AIM OF THE TASK: Please take the lines from the one holding "Location de bateau Portocolom" through the one holding "рекламу лаборатории" in the data below and copy them exactly.

RAW DATA:
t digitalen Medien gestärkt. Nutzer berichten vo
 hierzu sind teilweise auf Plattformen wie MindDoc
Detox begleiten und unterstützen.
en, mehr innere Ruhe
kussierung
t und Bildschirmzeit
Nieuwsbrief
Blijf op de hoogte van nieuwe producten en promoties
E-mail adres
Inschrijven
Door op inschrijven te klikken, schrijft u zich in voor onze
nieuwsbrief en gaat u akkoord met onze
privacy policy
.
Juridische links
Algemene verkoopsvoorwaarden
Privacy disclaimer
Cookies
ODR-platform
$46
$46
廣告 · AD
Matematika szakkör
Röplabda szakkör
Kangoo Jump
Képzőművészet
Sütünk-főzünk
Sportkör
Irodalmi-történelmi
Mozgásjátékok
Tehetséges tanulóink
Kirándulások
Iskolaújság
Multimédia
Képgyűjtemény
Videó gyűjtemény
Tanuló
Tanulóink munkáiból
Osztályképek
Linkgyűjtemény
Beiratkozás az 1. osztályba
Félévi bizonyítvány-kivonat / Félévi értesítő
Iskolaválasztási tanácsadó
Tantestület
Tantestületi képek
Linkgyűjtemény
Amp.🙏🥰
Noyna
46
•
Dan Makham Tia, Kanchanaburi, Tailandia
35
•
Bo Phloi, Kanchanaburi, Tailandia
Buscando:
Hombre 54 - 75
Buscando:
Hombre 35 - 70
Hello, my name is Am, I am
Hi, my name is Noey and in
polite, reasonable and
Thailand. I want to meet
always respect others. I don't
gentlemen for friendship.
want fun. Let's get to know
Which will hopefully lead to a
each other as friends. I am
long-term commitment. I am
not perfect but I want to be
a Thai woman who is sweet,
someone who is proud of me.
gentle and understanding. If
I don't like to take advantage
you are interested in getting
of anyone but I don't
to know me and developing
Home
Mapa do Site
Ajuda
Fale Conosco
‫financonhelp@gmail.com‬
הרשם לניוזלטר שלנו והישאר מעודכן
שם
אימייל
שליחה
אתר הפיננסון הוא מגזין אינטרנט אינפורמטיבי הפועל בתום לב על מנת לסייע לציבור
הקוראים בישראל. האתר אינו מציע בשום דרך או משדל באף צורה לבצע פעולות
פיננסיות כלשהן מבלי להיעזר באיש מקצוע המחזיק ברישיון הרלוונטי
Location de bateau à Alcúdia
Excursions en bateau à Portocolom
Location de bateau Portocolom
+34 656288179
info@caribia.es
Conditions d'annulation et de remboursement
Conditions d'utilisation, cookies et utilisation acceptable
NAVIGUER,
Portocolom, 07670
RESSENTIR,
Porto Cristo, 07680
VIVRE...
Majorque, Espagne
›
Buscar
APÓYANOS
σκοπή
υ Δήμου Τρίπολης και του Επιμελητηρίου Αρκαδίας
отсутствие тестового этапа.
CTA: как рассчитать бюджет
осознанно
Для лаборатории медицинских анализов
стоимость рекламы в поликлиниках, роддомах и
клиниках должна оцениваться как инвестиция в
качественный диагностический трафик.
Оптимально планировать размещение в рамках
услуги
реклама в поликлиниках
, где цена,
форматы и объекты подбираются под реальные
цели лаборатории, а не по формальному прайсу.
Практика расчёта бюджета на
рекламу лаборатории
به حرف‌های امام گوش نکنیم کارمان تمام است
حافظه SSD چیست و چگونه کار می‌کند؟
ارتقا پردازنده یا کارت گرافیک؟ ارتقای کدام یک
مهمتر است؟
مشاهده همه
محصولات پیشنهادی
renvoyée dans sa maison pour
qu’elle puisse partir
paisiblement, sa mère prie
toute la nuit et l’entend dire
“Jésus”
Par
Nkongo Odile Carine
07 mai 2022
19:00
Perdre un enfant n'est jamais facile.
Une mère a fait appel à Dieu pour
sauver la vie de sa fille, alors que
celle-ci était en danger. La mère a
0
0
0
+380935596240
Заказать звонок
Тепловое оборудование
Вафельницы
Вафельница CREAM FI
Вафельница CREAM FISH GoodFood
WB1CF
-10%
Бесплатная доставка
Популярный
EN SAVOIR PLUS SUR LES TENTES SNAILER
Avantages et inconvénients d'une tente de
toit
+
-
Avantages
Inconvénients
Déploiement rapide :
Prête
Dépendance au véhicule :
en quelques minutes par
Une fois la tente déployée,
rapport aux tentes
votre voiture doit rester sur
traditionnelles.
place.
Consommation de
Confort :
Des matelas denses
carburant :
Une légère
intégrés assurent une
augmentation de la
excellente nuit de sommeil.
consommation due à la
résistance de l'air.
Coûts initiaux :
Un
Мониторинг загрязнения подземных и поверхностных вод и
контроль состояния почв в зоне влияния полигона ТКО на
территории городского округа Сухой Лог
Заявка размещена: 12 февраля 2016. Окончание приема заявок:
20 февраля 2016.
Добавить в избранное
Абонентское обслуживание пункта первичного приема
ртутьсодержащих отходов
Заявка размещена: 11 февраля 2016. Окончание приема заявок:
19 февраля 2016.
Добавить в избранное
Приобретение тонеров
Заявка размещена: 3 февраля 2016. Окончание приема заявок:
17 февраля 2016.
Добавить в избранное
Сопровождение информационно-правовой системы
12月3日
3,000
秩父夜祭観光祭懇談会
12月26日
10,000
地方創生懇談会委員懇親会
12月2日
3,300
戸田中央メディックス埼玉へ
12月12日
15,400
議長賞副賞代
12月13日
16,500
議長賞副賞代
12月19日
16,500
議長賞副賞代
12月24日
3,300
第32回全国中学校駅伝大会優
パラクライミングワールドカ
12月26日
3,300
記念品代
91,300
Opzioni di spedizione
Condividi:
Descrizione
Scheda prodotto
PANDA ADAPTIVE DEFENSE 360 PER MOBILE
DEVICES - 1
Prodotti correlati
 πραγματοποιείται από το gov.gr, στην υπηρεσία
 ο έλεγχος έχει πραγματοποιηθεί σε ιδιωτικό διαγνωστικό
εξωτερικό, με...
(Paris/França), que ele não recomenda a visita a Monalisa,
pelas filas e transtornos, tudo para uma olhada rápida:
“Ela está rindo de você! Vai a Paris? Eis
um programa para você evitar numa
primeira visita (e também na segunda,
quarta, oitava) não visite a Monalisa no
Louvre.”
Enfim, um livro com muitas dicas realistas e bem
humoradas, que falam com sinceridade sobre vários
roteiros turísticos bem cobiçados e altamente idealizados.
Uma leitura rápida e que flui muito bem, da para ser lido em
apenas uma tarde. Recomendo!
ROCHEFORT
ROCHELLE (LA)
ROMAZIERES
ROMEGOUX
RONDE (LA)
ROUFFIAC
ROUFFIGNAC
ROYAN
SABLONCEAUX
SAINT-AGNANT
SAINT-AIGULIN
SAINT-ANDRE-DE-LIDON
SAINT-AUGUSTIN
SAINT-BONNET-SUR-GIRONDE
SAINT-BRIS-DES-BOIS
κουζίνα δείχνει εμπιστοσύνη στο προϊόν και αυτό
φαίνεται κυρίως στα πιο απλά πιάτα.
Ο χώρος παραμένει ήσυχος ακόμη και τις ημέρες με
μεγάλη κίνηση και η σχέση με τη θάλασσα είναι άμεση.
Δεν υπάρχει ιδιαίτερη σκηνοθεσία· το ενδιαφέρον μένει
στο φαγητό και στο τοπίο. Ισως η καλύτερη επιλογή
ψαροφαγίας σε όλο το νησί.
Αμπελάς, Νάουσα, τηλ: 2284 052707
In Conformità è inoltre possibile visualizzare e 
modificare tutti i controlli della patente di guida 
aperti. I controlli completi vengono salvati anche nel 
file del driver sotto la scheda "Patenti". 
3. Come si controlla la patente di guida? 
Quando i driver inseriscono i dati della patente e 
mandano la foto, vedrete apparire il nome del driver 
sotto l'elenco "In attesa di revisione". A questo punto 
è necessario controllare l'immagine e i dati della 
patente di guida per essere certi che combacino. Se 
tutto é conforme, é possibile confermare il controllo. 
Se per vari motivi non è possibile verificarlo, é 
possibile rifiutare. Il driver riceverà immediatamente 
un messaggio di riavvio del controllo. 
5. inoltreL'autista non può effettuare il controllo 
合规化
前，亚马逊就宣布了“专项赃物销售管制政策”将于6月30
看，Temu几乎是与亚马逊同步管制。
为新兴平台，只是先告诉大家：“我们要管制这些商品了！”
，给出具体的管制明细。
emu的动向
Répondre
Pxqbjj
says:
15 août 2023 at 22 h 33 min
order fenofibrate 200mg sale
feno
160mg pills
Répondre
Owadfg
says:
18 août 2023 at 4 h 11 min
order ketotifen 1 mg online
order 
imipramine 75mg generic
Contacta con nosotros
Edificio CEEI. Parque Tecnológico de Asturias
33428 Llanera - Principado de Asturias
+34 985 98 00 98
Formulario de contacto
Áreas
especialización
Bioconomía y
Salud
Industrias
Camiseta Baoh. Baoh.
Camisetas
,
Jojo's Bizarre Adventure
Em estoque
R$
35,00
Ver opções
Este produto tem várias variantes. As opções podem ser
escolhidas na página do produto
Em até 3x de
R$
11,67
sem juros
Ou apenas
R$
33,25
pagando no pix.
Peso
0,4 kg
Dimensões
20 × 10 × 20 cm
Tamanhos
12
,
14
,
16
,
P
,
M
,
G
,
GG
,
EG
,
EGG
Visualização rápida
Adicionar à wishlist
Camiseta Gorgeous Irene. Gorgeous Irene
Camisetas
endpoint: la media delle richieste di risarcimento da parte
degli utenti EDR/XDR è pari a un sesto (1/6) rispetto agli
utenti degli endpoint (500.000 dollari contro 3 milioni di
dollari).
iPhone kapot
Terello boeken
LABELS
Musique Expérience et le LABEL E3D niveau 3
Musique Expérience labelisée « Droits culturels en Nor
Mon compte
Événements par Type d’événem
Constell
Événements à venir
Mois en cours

WORKED SOLUTION:
Location de bateau Portocolom
+34 656288179
info@caribia.es
Conditions d'annulation et de remboursement
Conditions d'utilisation, cookies et utilisation acceptable
NAVIGUER,
Portocolom, 07670
RESSENTIR,
Porto Cristo, 07680
VIVRE...
Majorque, Espagne
›
Buscar
APÓYANOS
σκοπή
υ Δήμου Τρίπολης και του Επιμελητηρίου Αρκαδίας
отсутствие тестового этапа.
CTA: как рассчитать бюджет
осознанно
Для лаборатории медицинских анализов
стоимость рекламы в поликлиниках, роддомах и
клиниках должна оцениваться как инвестиция в
качественный диагностический трафик.
Оптимально планировать размещение в рамках
услуги
реклама в поликлиниках
, где цена,
форматы и объекты подбираются под реальные
цели лаборатории, а не по формальному прайсу.
Практика расчёта бюджета на
рекламу лаборатории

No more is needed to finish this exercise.